ITIL 2011: Service Design
This publication has undergone a moderate, contextual edit. One immediate impact to those studying for ITIL Foundation certificate is the inclusion of the Design Coordination process. However, it is unlikely that any of these changes will affect Foundation training or certificates.
The new and enhanced content will have minimal impact to those considering the Intermediate Lifecycle Syllabus too. This is emphasised (and even endorsed) by comments from official sources within guidance provided to accredited training organisations regarding the syllabus.
This book has been the subject of a minor to moderate technical and contextual edit. It now includes specific statements of purpose and scope and previous goals have been brought forward to the introduction to ensure consistency with other lifecycle publications. A new process has been added to explain how design activities are planned and coordinated. The description of roles within Service Design has been extended to ensure each process is covered and there is also a new section dedicated to the use of 'RACI' charts to help explain how process actors may be documented.
Service Design now includes information and guidance on how best to integrate a Service Design function into an existing IT organisation.
ITIL 2011: Service Transition
There is no immediate or long-term impact for professionals studying for the ITIL Foundation Certificate with this book. The new and enhanced content (even considering the important modifications to change management) will have minimal impact to those considering the Intermediate Lifecycle syllabus, as represented by comments from official sources.
Overall, Service Transition has undergone a minor contextual edit. As in all the core publications, a comprehensive statement of purpose and set of goals is now included in the introduction. Diagrams have been giver better treatment to improve readability, and additional comprehensive guidance is provided on the concept of change models. New guidance is given on change proposals and important clarification and additional guidance has been added for how the Change Management Process operates.
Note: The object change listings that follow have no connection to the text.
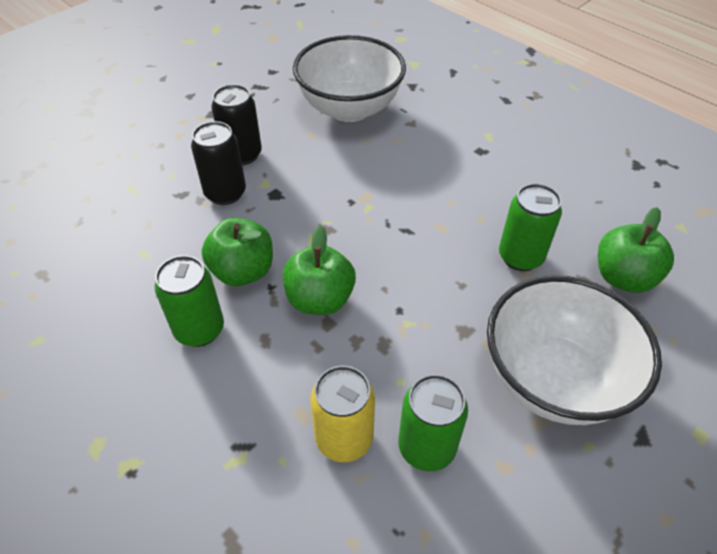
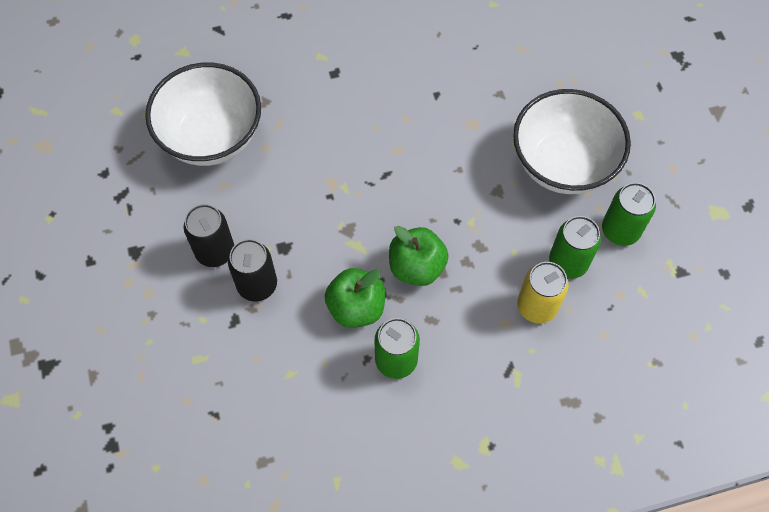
camera: 60 degrees left, 15 degrees up
green can [499,183,562,271] -> green can moved to [602,182,656,246]
green apple [598,207,674,293] -> none

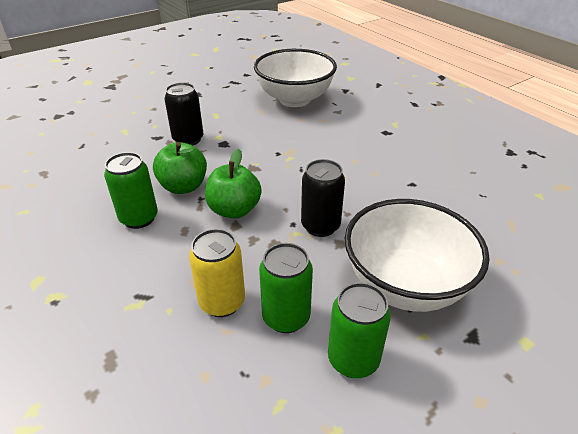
camera: 70 degrees right, 25 degrees down
black can [184,204,234,267] -> black can moved to [301,159,345,237]

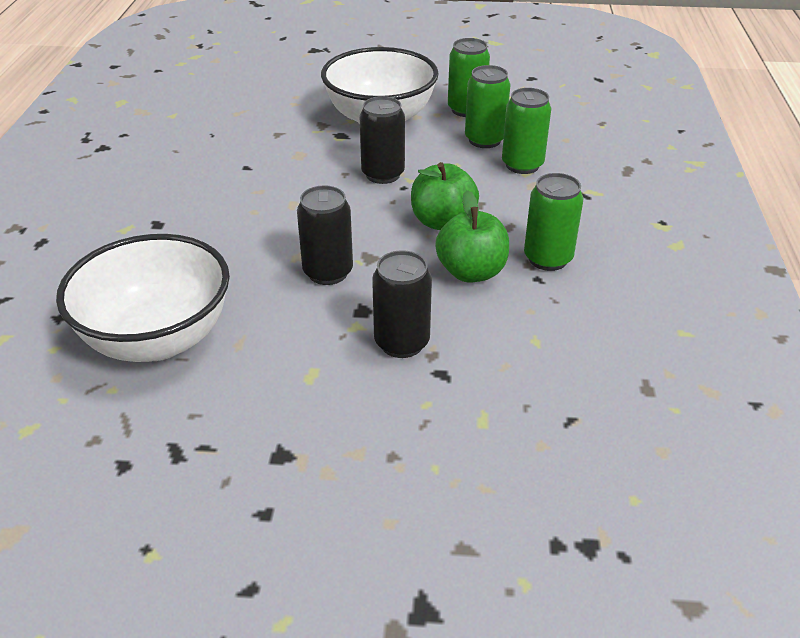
camera: 140 degrees left, 0 degrees up
yellow can [189,229,245,317] -> green can [502,88,551,174]
none -> black can [297,185,353,285]

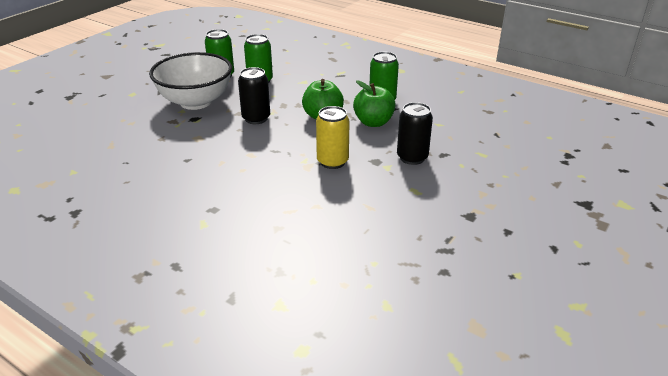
camera: 60 degrees left, 5 degrees down
white bowl [56,234,230,362] -> none
black can [297,185,353,285] -> yellow can [316,106,350,169]
green can [502,88,551,174] -> none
ITIL 2011: Service Operation
This publication has undergone a minor to moderate edit. There is improved guidance for event, incident, problem, access management and request fulfillment. These improvements are augmented by updated process flow diagrams for event, incident and problem management.
The discussion on application management now clearly differentiates between its responsibilities and involvement in the service lifecycle with that of application development.
ITIL 2011: Continual Service Improvement
In this publication there is now a singular focus on one process, the seven-step improvement process. Improved guidance integrates the seven step process with the plan-do-check-act (PDCA) cycle. We also see the addition of one major artefact and concept, the Continual Service Improvement (CSI) register. An updated process flow diagram integrates the seven-step improvement process with both the data information knowledge wisdom concept and the PDCA 'Deming' cycle.
A new addition is the 'continual service improvement register, the 'CSI register'. This is a database or structured document used to record and manage improvement opportunities throughout their lifecycle.
In conclusion, Ian Clayton's videos give a stark and honest opinion to the ITIL 2011 updates. The most amount of changes that occur in the suite, are in the Service Strategy publication. The rest of the books contain minor to major contextual edits. However, all the changes made (whether to processes, diagrams or terms) are an improvement on ITIL V3.
The 5 core books contain comprehensive statements of purpose, and sets of goals in the introduction (whereas before they were dispersed throughout the publications) and all the diagrams have been given extra treatment to improve readability. The books also have a detailed description of their inputs and outputs.
So, if you're contemplating upgrading to ITIL 2011, then first assess your needs. Service Strategy would definitely suggest mandatory reading, whereas the other core publications contain minor to moderate contextual edits. All five books now work well together with terms and processes simplified.